__DESCRIPTION OF THE TASK__: Every entry, from first to last, must be written out exactly.

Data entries
+ + +

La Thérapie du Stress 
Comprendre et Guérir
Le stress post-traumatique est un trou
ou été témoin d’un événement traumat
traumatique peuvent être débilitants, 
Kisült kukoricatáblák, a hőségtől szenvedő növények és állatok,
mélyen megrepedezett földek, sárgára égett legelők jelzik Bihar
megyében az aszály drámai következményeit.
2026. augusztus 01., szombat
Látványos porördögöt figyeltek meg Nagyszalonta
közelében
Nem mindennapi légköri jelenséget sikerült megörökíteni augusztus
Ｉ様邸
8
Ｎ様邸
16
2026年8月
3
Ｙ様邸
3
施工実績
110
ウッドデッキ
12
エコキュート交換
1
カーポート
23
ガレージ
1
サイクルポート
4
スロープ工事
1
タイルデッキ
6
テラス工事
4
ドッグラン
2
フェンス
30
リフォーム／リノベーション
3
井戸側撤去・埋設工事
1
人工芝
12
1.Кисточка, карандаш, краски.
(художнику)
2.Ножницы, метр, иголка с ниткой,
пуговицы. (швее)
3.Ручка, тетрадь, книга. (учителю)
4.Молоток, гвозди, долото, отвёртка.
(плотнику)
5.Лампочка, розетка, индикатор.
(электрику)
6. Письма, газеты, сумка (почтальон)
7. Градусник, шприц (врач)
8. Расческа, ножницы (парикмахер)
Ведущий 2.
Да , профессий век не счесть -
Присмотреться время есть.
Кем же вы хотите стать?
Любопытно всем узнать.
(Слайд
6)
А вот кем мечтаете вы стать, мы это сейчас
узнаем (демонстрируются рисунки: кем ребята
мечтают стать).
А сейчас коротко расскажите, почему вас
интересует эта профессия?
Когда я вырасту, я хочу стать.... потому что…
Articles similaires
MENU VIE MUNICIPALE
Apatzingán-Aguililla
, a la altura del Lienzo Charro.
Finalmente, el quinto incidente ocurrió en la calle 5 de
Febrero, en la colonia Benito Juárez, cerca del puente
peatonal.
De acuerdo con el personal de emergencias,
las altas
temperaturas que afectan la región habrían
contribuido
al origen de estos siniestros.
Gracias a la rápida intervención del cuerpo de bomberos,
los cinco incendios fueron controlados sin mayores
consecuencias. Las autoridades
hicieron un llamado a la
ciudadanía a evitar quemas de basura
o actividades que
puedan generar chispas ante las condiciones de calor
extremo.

+ + +

__COMPLETED EXERCISE__:
La Thérapie du Stress 
Comprendre et Guérir
Le stress post-traumatique est un trou
ou été témoin d’un événement traumat
traumatique peuvent être débilitants, 
Kisült kukoricatáblák, a hőségtől szenvedő növények és állatok,
mélyen megrepedezett földek, sárgára égett legelők jelzik Bihar
megyében az aszály drámai következményeit.
2026. augusztus 01., szombat
Látványos porördögöt figyeltek meg Nagyszalonta
közelében
Nem mindennapi légköri jelenséget sikerült megörökíteni augusztus
Ｉ様邸
8
Ｎ様邸
16
2026年8月
3
Ｙ様邸
3
施工実績
110
ウッドデッキ
12
エコキュート交換
1
カーポート
23
ガレージ
1
サイクルポート
4
スロープ工事
1
タイルデッキ
6
テラス工事
4
ドッグラン
2
フェンス
30
リフォーム／リノベーション
3
井戸側撤去・埋設工事
1
人工芝
12
1.Кисточка, карандаш, краски.
(художнику)
2.Ножницы, метр, иголка с ниткой,
пуговицы. (швее)
3.Ручка, тетрадь, книга. (учителю)
4.Молоток, гвозди, долото, отвёртка.
(плотнику)
5.Лампочка, розетка, индикатор.
(электрику)
6. Письма, газеты, сумка (почтальон)
7. Градусник, шприц (врач)
8. Расческа, ножницы (парикмахер)
Ведущий 2.
Да , профессий век не счесть -
Присмотреться время есть.
Кем же вы хотите стать?
Любопытно всем узнать.
(Слайд
6)
А вот кем мечтаете вы стать, мы это сейчас
узнаем (демонстрируются рисунки: кем ребята
мечтают стать).
А сейчас коротко расскажите, почему вас
интересует эта профессия?
Когда я вырасту, я хочу стать.... потому что…
Articles similaires
MENU VIE MUNICIPALE
Apatzingán-Aguililla
, a la altura del Lienzo Charro.
Finalmente, el quinto incidente ocurrió en la calle 5 de
Febrero, en la colonia Benito Juárez, cerca del puente
peatonal.
De acuerdo con el personal de emergencias,
las altas
temperaturas que afectan la región habrían
contribuido
al origen de estos siniestros.
Gracias a la rápida intervención del cuerpo de bomberos,
los cinco incendios fueron controlados sin mayores
consecuencias. Las autoridades
hicieron un llamado a la
ciudadanía a evitar quemas de basura
o actividades que
puedan generar chispas ante las condiciones de calor
extremo.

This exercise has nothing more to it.